----- Records for the exercise
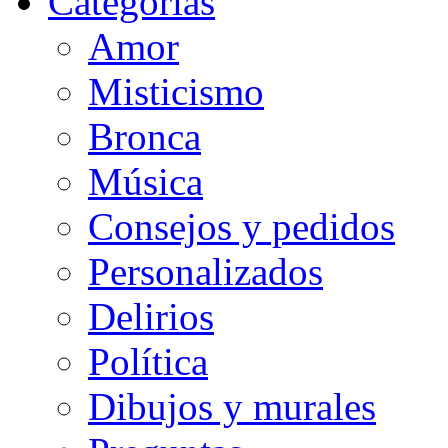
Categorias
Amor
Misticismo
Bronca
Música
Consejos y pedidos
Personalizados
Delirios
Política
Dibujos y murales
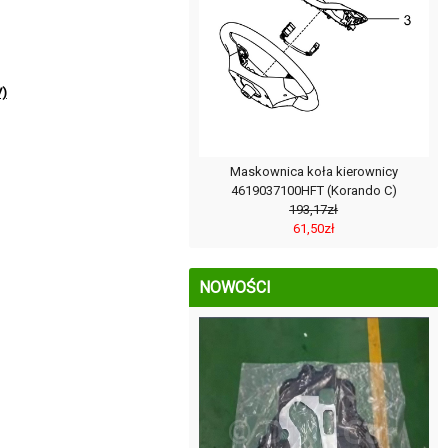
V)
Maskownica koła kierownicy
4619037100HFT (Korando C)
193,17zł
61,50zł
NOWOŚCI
----------
» Task instructions:
Repeat the data word for word; drop the pictures.

» Answer below:
Categorias
Amor
Misticismo
Bronca
Música
Consejos y pedidos
Personalizados
Delirios
Política
Dibujos y murales
V)
Maskownica koła kierownicy
4619037100HFT (Korando C)
193,17zł
61,50zł
NOWOŚCI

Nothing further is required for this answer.